U of O, Saint Paul University could help run francophone university in Toronto

Two of Ottawa's bilingual universities could play a role in helping launch Ontario's first purely francophone university.

Province to introduce bill for proposed post-secondary institution

Francophone Affairs Minister Marie-France Lalonde called the province's plans for a francophone university in Ontario an 'historic' moment. (CBC)

Two of Ottawa's bilingual universities could play a role in helping launch Ontario's first purely Francophone university.

On Monday, former commissioner of official languages Dyane Adam released her provincial report on the need for a Franco-Ontarian university in downtown Toronto. 

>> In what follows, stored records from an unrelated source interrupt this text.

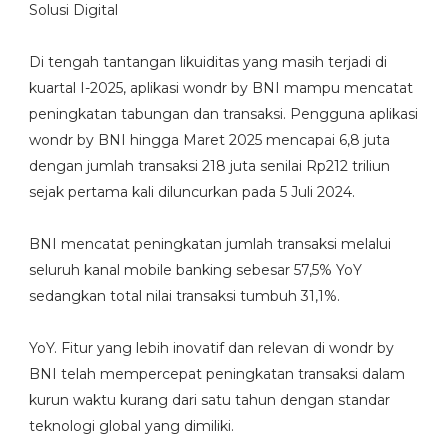
Solusi Digital
Di tengah tantangan likuiditas yang masih terjadi di
kuartal I-2025, aplikasi wondr by BNI mampu mencatat
peningkatan tabungan dan transaksi. Pengguna aplikasi
wondr by BNI hingga Maret 2025 mencapai 6,8 juta
dengan jumlah transaksi 218 juta senilai Rp212 triliun
sejak pertama kali diluncurkan pada 5 Juli 2024.
BNI mencatat peningkatan jumlah transaksi melalui
seluruh kanal mobile banking sebesar 57,5% YoY
sedangkan total nilai transaksi tumbuh 31,1%.
YoY. Fitur yang lebih inovatif dan relevan di wondr by
BNI telah mempercepat peningkatan transaksi dalam
kurun waktu kurang dari satu tahun dengan standar
teknologi global yang dimiliki.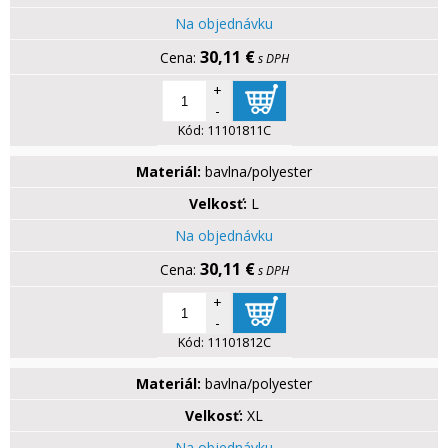
Na objednávku
30,11 €
s DPH
+
-
Kód:
11101811C
Materiál:
bavlna/polyester
Velkosť:
L
Na objednávku
30,11 €
s DPH
+
-
Kód:
11101812C
Materiál:
bavlna/polyester
Velkosť:
XL
Na objednávku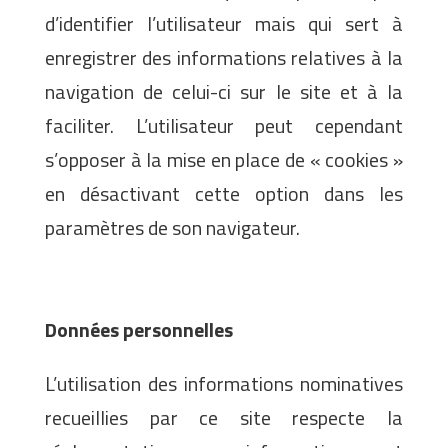
d’identifier l’utilisateur mais qui sert à
enregistrer des informations relatives à la
navigation de celui-ci sur le site et à la
faciliter. L’utilisateur peut cependant
s’opposer à la mise en place de « cookies »
en désactivant cette option dans les
paramètres de son navigateur.
Données personnelles
L’utilisation des informations nominatives
recueillies par ce site respecte la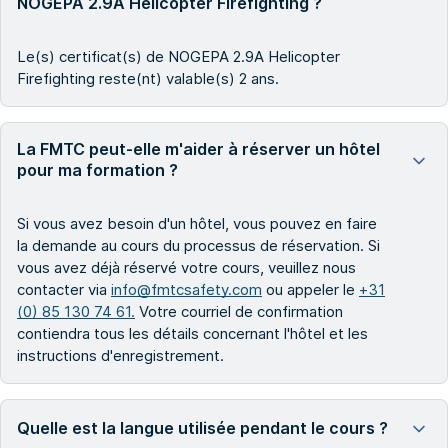
NOGEPA 2.9A Helicopter Firefighting ?
Le(s) certificat(s) de NOGEPA 2.9A Helicopter
Firefighting reste(nt) valable(s) 2 ans.
La FMTC peut-elle m'aider à réserver un hôtel
pour ma formation ?
Si vous avez besoin d'un hôtel, vous pouvez en faire
la demande au cours du processus de réservation. Si
vous avez déjà réservé votre cours, veuillez nous
contacter via
info@fmtcsafety.com
ou appeler le
+31
(0) 85 130 74 61.
Votre courriel de confirmation
contiendra tous les détails concernant l'hôtel et les
instructions d'enregistrement.
Quelle est la langue utilisée pendant le cours ?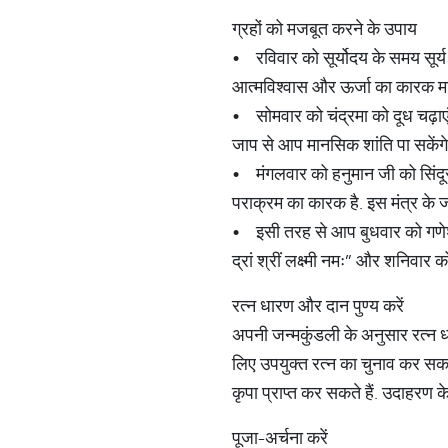
ग्रहों को मजबूत करने के उपाय
• रविवार को सूर्योदय के समय सूर्य 
आत्मविश्वास और ऊर्जा का कारक मा
• सोमवार को चंद्रमा को दूध चढ़ाए
जाप से आप मानसिक शांति पा सकेंगे, 
• मंगलवार को हनुमान जी को सिंदू
पराक्रम का कारक है. इस मंत्र के जा
• इसी तरह से आप बुधवार को गणेश जी
द्रां श्रीं लक्ष्मी नमः” और शनिवार 
रत्न धारण और दान पुण्य करें
अपनी जन्मकुंडली के अनुसार रत्न ध
लिए उपयुक्त रत्न का चुनाव कर सकते ह
कृपा प्राप्त कर सकते हैं. उदाहरण 
पूजा-अर्चना करें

The report recommends that the University of Ottawa be a mentor to the future institution and partner with it to offer strategic programs delivered in French.

Jacques Frémont, the U of O's president and vice-chancellor, said in a written statement the report offers a "vibrant vision of the new university and of Ontario's francophone communities."

"The University of Ottawa has repeatedly stated that it wishes to be part of the solution in this matter, which is why I am delighted to see that the report recommends that the University of Ottawa be designated to mentor the future university and partner with it to offer programs delivered in French in several fields of strategic importance to francophones in southwestern Ontario," Frémont said. 

The report also notes that Ottawa's Saint Paul University, among others, has expressed interest in being affiliated with a new network of universities serving francophones.

'This is a historic moment'

Saint Paul's rector, Chantal Beauvais, said her institution could be invited to participate in the governance of the new francophone university and offer three academic programs: social innovation, conflict studies, master's in psychotherapy, counselling and spirituality. 

The three programs are already offered at Saint Paul's. Those details, however, have yet to be ironed out. 

"It's good news for us because it's good news for the French-speaking community in Ontario," Beauvais said. "The report makes clear there is a need in Toronto."

Deb Matthews, Minister of Advanced Education and Skills Development, said Queen's Park will soon introduce legislation for the proposed post-secondary institution.

Francophone Affairs Minister Marie-France Lalonde hopes the bill will be tabled in the fall, but did not make any promises.

"This is a historic moment. There will be a Franco-Ontarian university in Ontario for the first time," she said Monday.

Toronto 'wrong' location, NDP MPP says

At least one politician disagreed with the Toronto recommendation

NDP MPP France Gélinas said building the university in Toronto — far from francophone clusters including Hearst, Timmins and Sudbury — means fewer Franco-Ontarians would likely travel for their post-secondary education.

"We have over 100,000 Franco-Ontarians that live here in northeastern Ontario alone, why do we have to travel?" Gélinas said. "This is wrong."

In order to reduce costs, the new facility, to be known as l'Université de l'Ontario français, would share space and administrative staff with Collège Boréal in Toronto.

Its budget would be approximately $40 million per year, the report said.

The French-language University Planning Board, which was tasked with studying the creation of the francophone-only university in Ontario, hopes the federal government will fund half the start-up costs of the new university, which are estimated to be $83.5 million over seven years.

The board hopes to welcome the first cohort of students by 2020.